Both the Southwest and Bottineau light-rail lines are imperiled by a nearly $1 billion transportation proposal being considered by Minnesota lawmakers.
Republican transportation proposal imperils future LRT projects
Transportation plan's funding limitations would imperil Southwest, Bottineau lines.
A number of provisions adopted by the Republican-led Transportation Conference Committee late Monday would prohibit counties, cities, regional railroad authorities and the Metropolitan Council from spending money on new light-rail projects. Any proposed LRT project would have to gain legislative approval first.
"I haven't thrown up yet, but I do have a very strong stomach," said Hennepin County Commissioner and transit advocate Peter McLaughlin. "This would destroy our capacity to build out the transit system, and is destructive to the economic health of Minnesota."
The proposal is not yet final, and is still subject to negotiation, said Rep. Paul Torkelson, R-Hanska, who co-chairs the conference committee. "We are open and available to work on it and we could amend this further if necessary.
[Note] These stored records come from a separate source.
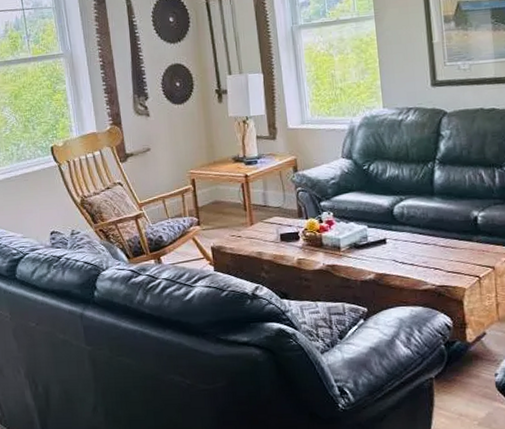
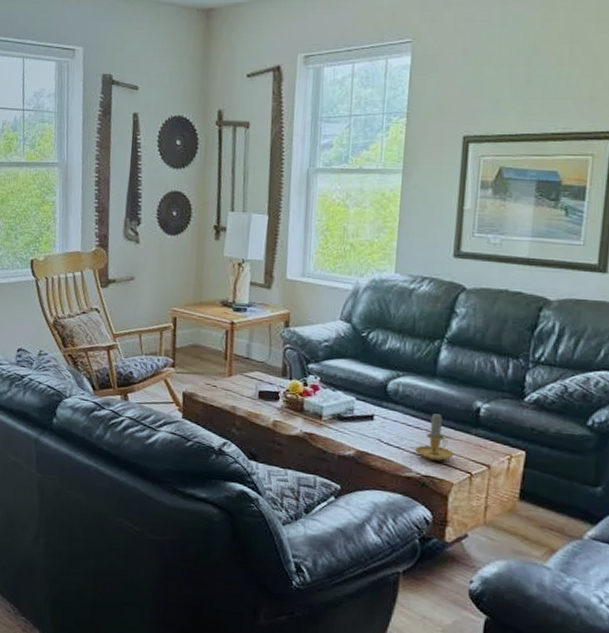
candle: none [427,227,462,271] -> present [415,412,454,461]

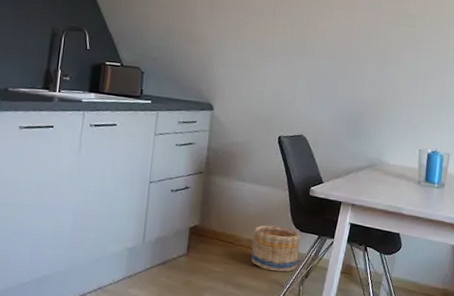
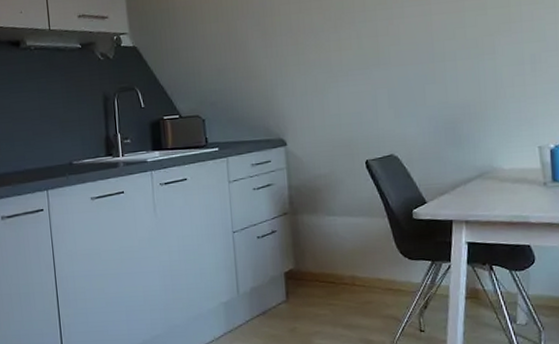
basket: present [251,225,302,272] -> none [355,257,413,307]

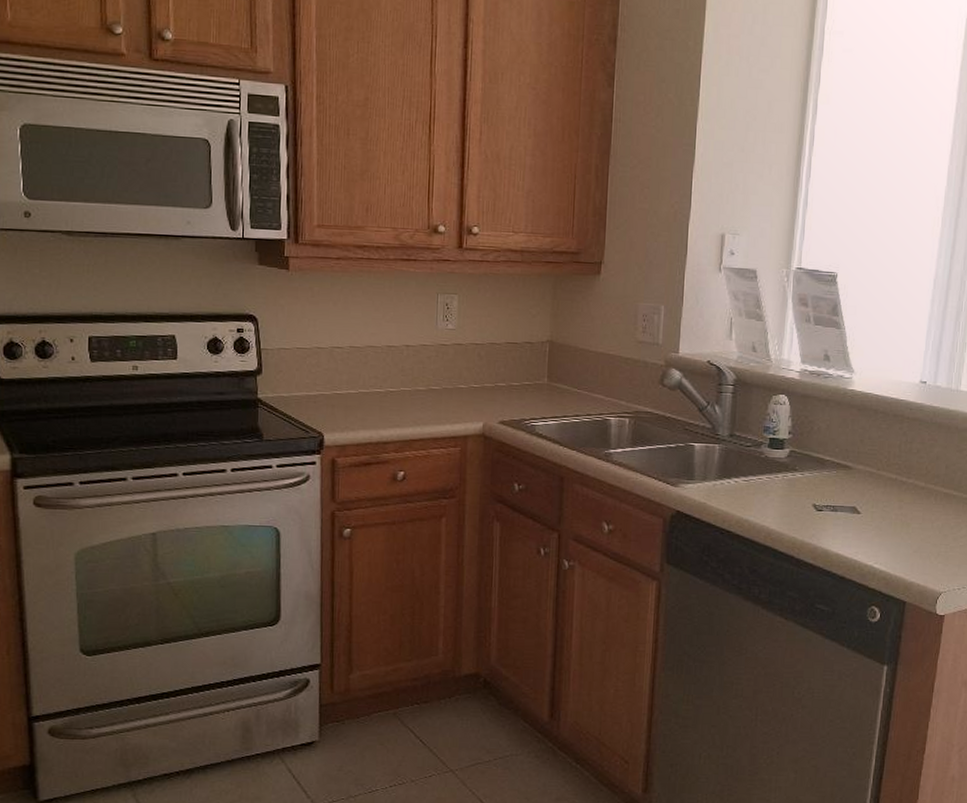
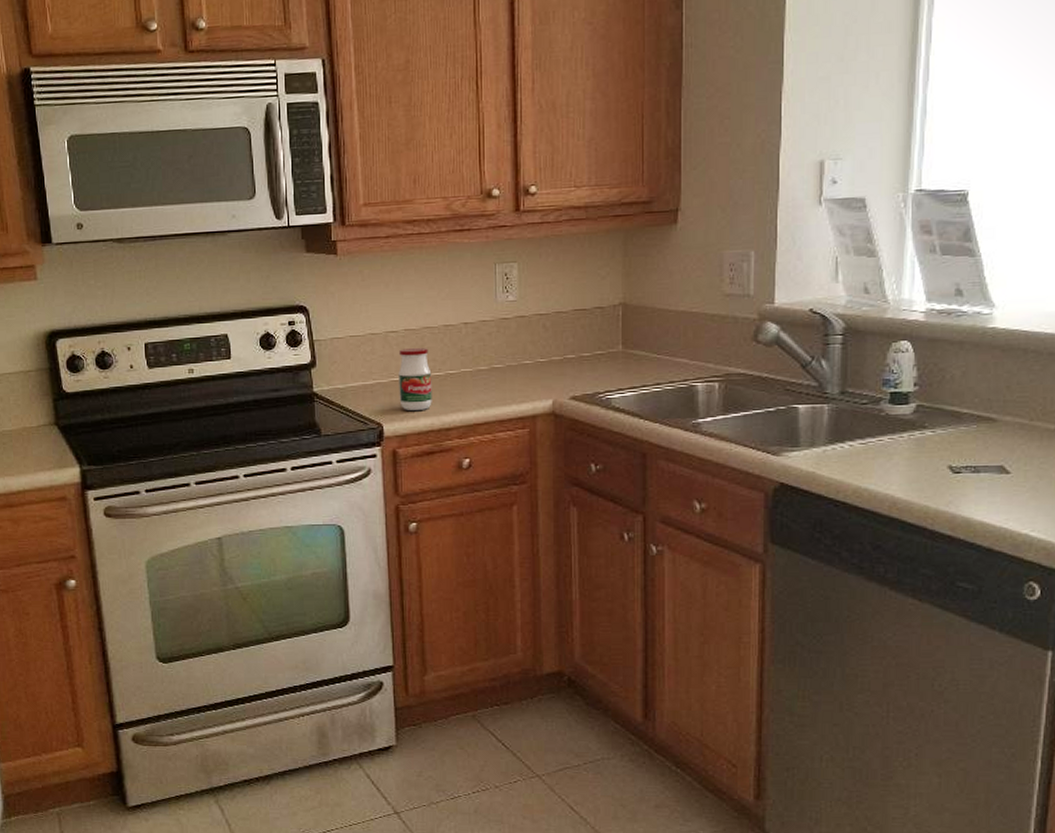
jar: none [341,364,373,424] -> present [398,348,432,412]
We hope the governor's office engages us in thoughtful and significant negotiations."
The proposed language bars the Met Council from issuing certificates of participation (COPs), an obscure financial instrument to raise $103.5 million toward construction of the $1.9 billion Southwest line.
Without this final piece of local funding, it is unlikely that Southwest would qualify for a $929 million federal grant covering half the project cost.
"It is hard to understand whether the Republicans' obsession with killing the Southwest light rail project has blinded them to the horrific implications of their overly broad policy proposals, or whether their desire to advance the agenda of a few isolationists has led them to abandon their commitment to support local control when it comes to transit planning," Met Council Chair Adam Duininck, said Tuesday in a prepared statement.
The regional planning body envisions extending the reach of the existing Blue and Green lines to the northern and southwestern suburbs by 2021, bolstered by several bus-rapid transit lines.
The Southwest light rail line, which would link downtown Minneapolis to Eden Prairie, has been controversial due to its route and funding issues, and has provoked a federal lawsuit to block it.
The Transportation Committee proposal would also gut the Counties Transit Improvement Board (CTIB), which raises money for metro-area transit projects through a quarter-cent sales tax and a $20 fee on new car sales. CTIB was expected to pay about a third of both the Southwest and Bottineau lines, as well as contribute to four big bus projects — the Gold, Riverview, Rush and Orange lines.
Torkelson noted that CTIB has already discussed dissolving itself. That move that would have freed the board's five member counties to raise the transit tax to a half cent. But those talks failed last month when the board could not agree on an exit payment for Dakota County.
Under the law, counties in Minnesota can levy up to a half-cent sales tax for transportation purposes, and about two dozen have opted to do so. However, the Transportation Committee bill indicates the five CTIB counties — Hennepin, Ramsey, Dakota, Washington and Anoka — would first need voter approval before imposing such a tax.
The Met Council also claims the proposal would force a 10 percent cut to Metro Transit bus routes. This is less draconian than a previous version of the bill, which would have resulted in a 40-percent cut to bus service, the council said. The proposed cuts and a possible fare hike have prompted a series of protests and informational leafleting by transit groups and local chambers of commerce in recent weeks.
On Tuesday, a group of Minneapolis students who ride Metro Transit buses to school rallied against the cuts. Metro Transit said 10,282 student passes are used at 52 high schools with total ridership at 4.2 million in 2016.
The committee set aside $30 million to help mitigate the Met Council's looming $74 million deficit, due largely to decreasing revenue from the state motor-vehicle sales tax, and increasing demand for Metro Mobility service. The council said Tuesday a $35 million deficit would remain, despite the cash infusion. The Met Council itself, now appointed by the governor, would be overhauled under the proposal to a 27-member board of local elected officials.
Star Tribune staff writer Tim Harlow contributed to this report.